Operation Converts From Converts To Meaning
Deserialization BitStream BrotliFileStructure Reading a compressed file structure
Serialization BrotliFileStructure BitStream Writing a compressed file structure
Encoding byte[] BrotliFileStructure Constructing a compressed file structure
Transforming BrotliFileStructure BrotliFileStructure Modifying a compressed file structure

All of these operations are also available as streaming APIs, for when the entire structure does not need to be loaded into memory at once:

  • BrotliFileReader for deserialization
  • BrotliFileWriter for serialization
  • BrotliFileStreamEncoder for encoding
  • BrotliFileStreamTransformer for transforming

Compression Pipeline

An encoder should focus on how to generate insert&copy commands and store them in a MetaBlock sequence. The insert&copy commands generate the uncompressed output from literals (bytes), backward references, and static dictionary references.

A transformer should focus on how to modify parts of the MetaBlock header, which changes the representation of insert&copy commands in the bit stream. Transformers may also take one MetaBlock and split it into multiple smaller ones. Transformers should not, however, modify a MetaBlock in a way that changes the uncompressed output.

While this doesn't exactly mimic the way official compressor works, the separated Encode - (Transform)* - Serialize pipeline with BrotliFileStructure as the centerpiece lets you think about MetaBlock construction in small, focused steps.

It also allows opening a file created by the official compressor, and apply transformations to it to find a more compact representation of it.
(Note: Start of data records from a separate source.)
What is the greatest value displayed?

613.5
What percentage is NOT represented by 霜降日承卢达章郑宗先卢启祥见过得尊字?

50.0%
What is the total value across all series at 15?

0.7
Please keep in mind that there is more work to be done in terms of consistency, please read the next section.

Serialization & Transformation Caveat

Some information is lost during the deserialization process, and currently the serialization process does not provide enough control to regenerate that information in the same way.
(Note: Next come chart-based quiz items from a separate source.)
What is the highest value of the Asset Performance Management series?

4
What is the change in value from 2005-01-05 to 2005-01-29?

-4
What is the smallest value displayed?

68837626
In addition, performing any transformation inherently regenerates parts of the MetaBlock header.

  • This is especially apparent with files generated by the official compressor's lowest quality settings, which often use pre-defined codes to save time
  • These codes must be able to represent all possible values even if they end up unused, which increases compressed file size
  • A CompressedMetaBlockBuilder, which facilitates rebuilding an existing MetaBlock, must throw these codes out and regenerate them in case a parameter change makes them invalid
  • At this moment, there is no control over the regeneration strategy, so it's not possible to keep the inefficient pre-defined codes and the compressed file size is shrunk significantly

To only see the intended effect of a transformation without these side effects, first apply a rebuild transformation (TransformRebuild in BrotliImpl) to the opened file which only triggers the side effects. The rebuilt structure can then be used as a baseline for comparing subsequent transformations.

Build from Source Code

The project is written primarily in C# and built using Visual Studio 2019. Make sure you have the following components:

  • .NET Core 3.0 SDK (included in Visual Studio v16.3)
  • F# desktop language support (optional, only required for unit tests)
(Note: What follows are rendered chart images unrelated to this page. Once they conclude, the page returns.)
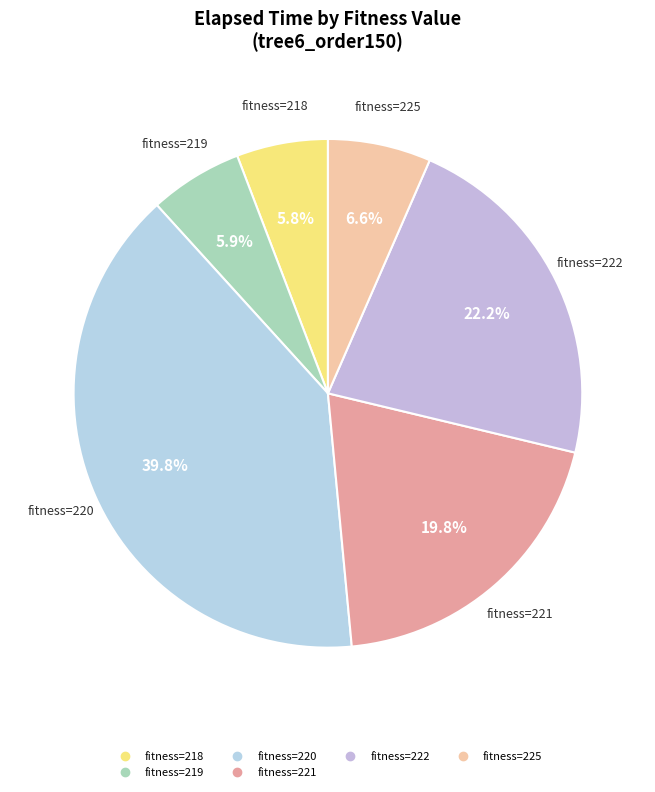

How many slices are in this pie chart?

6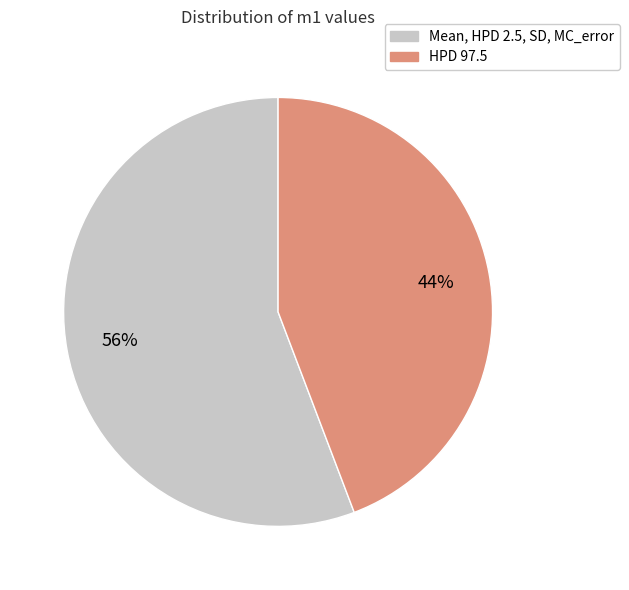

To the nearest percent, what is the average slice percentage?

50%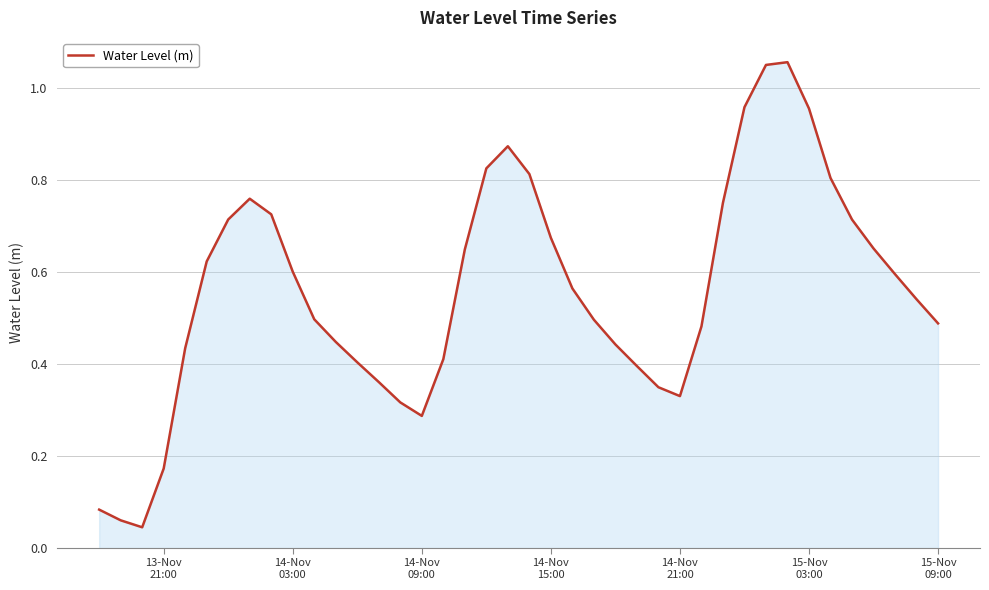

True or false: the data has more than 1 interior local peaks.

True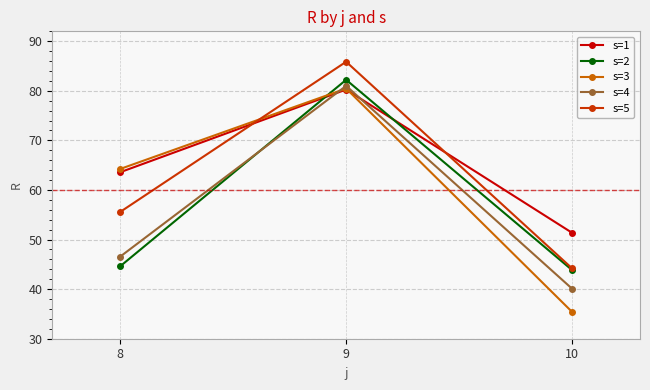

Between 9 and 10, which series saw the biggest shift?

s=3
BrotliCalc requires a brotli executable to enable the batch compression command. This repository includes a Windows build based on the c435f06 commit in the BrotliCalc/Resources/ folder. You can supply your own build either by replacing the file and rebuilding BrotliCalc, or by using the -brotliexe command line argument.

Publishing profiles are included for BrotliBuilder and BrotliCalc. The libraries can simply be built in Release configuration to generate the files.